Piyush Pandey

Piyush has been with Ogilvy India for over 36 years, and since January 2019 in his current role as Worldwide Chief Creative Officer. He started as an account executive and moved to creative in 1988.

In 2016, he became the first ‘pure’ advertising person to be honored with the Indian national civilian award, the ‘Padma Shri’.He was the first Asian to chair a Cannes Jury, in 2004, and he was awarded the lifetime achievement award by Clio, New York in 2012 and by the AAAI in India in 2010. In June 2018, Piyush, along with his brother Prasoon, was awarded the Lion of St. Mark at the International Festival of Creativity at Cannes.

Piyush has been a brand ambassador for Indian advertising at many international and Indian forums and was also a mentor at the Berlin School of Creative Leadership.
Piyush is best known for his creative work. He believes advertising must talk to the hearts of people, and that the best reward of good work is when people on the streets it is aimed at talk about it. His work has won over 1,000 awards nationally and internationally.
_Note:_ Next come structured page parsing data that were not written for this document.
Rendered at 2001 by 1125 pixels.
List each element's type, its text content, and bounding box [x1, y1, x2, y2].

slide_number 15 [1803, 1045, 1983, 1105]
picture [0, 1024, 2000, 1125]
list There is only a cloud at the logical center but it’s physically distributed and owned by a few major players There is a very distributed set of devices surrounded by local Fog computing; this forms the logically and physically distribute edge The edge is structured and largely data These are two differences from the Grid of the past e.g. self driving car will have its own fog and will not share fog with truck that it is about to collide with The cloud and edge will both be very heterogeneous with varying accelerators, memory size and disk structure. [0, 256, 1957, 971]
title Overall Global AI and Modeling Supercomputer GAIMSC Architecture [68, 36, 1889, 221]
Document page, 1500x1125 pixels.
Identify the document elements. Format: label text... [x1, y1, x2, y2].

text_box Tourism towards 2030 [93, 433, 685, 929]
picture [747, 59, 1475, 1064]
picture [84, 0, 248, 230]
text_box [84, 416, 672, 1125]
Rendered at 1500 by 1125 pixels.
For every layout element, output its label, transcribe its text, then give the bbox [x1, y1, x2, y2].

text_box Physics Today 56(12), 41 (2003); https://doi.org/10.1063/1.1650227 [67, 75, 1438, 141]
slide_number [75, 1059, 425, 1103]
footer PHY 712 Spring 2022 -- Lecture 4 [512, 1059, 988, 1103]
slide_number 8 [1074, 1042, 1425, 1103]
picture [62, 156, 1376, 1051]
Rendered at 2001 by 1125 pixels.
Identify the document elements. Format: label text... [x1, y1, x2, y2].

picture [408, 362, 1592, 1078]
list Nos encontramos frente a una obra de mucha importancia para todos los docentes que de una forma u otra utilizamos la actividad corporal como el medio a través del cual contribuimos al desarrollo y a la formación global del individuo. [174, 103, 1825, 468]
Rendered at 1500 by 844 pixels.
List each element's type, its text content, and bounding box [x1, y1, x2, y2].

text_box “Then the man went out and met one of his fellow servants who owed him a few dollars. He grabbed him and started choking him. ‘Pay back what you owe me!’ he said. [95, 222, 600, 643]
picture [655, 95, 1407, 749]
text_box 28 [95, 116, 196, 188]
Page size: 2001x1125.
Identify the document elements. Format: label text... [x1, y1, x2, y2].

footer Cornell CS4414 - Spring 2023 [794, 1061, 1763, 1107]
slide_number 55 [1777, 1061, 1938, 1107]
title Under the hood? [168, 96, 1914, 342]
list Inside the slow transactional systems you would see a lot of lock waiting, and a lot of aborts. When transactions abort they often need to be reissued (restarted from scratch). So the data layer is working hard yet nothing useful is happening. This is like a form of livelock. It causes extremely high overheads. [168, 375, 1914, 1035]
He has created famous campaigns for Asian Paints (har ghar kuch kehta hai - every house has a story to tell), Cadbury (kuch khas hai hum sabhi mein - real taste of life), Fevicol (Fevicol ka jod hai, toote ga nahi - the unbreakable bond of Fevicol), SBI Life (heere ko kya pata tumhari umar - diamond doesn’t know your age), to name a few. He also led the campaign that brought the BJP to national power in 2014 with the famous lines abki baar Modi Sarkar - this time Modi government and ache din aane wale hain - good days are going to come.

Piyush believes people in advertising can use their creativity to drive social change. He has done many memorable social campaigns, including his work with UNICEF to make India a polio-free country.

He has documented his advertising philosophy and thoughts behind his famous campaigns in his book ‘Pandeymonium’.
Cricket is Piyush's other big passion, and before joining advertising he was a state-level cricketer, as well as a tea-taster. He is married to a former colleague Nita and has six dogs.